An Australian national and former Guantanamo Bay detainee has asked a federal military court to throw out an earlier conviction for supporting terrorists [Politico’s Tal Kopan]. Held at Guantanamo for five and a half years, he claims he was tortured throughout his detention and pleaded guilty in a “desperate attempt” to be released.
Reuters’ (Angus McDowall) reports that according to analysts, Saudi Arabia remains “unconvinced by Kerry’s show of U.S. goodwill” and more remains to be done to repair U.S.-Saudi ties.
U.S. Ambassador to the UN, Samantha Power welcomed the announcement of armed rebel group M23 to end hostilities in the Democratic Republic of the Congo, covered in yesterday’s News Roundup. Power urged, however, that “all armed groups are neutralized and that the DRC government establishes control over all its territory and provides security to all Congolese.” The New York Times (Nicholas Kulish), Wall Street Journal (Nicholas Bariyo) and Washington Post (Sudarsan Raghavan) cover the end of the M23’s hostilities.
Afghanistan’s National Directorate of Security announced the capture of two operatives from al-Qaeda-linked Islamic Movement of Uzbekistan yesterday during a raid in Kabul [The Long War Journal’s Bill Roggio].

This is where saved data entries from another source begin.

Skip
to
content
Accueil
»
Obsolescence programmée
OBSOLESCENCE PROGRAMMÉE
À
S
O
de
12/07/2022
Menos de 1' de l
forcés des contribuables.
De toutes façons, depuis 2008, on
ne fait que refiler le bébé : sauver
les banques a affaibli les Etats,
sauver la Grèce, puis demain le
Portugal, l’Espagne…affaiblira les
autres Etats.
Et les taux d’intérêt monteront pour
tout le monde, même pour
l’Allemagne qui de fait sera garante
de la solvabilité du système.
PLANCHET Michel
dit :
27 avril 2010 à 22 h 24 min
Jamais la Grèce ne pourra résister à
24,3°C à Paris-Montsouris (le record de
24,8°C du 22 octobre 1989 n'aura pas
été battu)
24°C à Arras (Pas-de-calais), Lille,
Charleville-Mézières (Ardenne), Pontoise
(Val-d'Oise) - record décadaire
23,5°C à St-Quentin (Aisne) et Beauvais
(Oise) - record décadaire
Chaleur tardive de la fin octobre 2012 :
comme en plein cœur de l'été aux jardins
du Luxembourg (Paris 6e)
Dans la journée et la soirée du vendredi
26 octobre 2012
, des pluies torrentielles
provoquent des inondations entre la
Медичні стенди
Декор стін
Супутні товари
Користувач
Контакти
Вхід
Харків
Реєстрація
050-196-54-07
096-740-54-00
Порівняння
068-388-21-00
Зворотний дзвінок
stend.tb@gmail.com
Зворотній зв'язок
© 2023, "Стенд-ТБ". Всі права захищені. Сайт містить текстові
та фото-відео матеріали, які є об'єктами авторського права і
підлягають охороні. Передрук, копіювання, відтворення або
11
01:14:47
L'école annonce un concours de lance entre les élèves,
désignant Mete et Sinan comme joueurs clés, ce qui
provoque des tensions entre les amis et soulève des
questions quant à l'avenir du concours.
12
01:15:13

A special court in Bangladesh has convicted more than 300 former members of the country’s security forces as part of a mass verdict over the 2009 military mutiny, with 152 soldiers sentenced to death [Al Jazeera].
Pakistan’s former ambassador to the U.S., Husain Haqqani revealed in his recently published book that President Obama told Pakistan in 2009 that he would “nudge” India toward Kashmir negotiations, in lieu of Pakistan ending support to terrorist groups, but the offer was rejected by Islamabad [The Indian Express].
A blast outside a provincial office of China’s Communist Part in the country’s north has killed at least one person [BBC]. No immediate explanation was provided.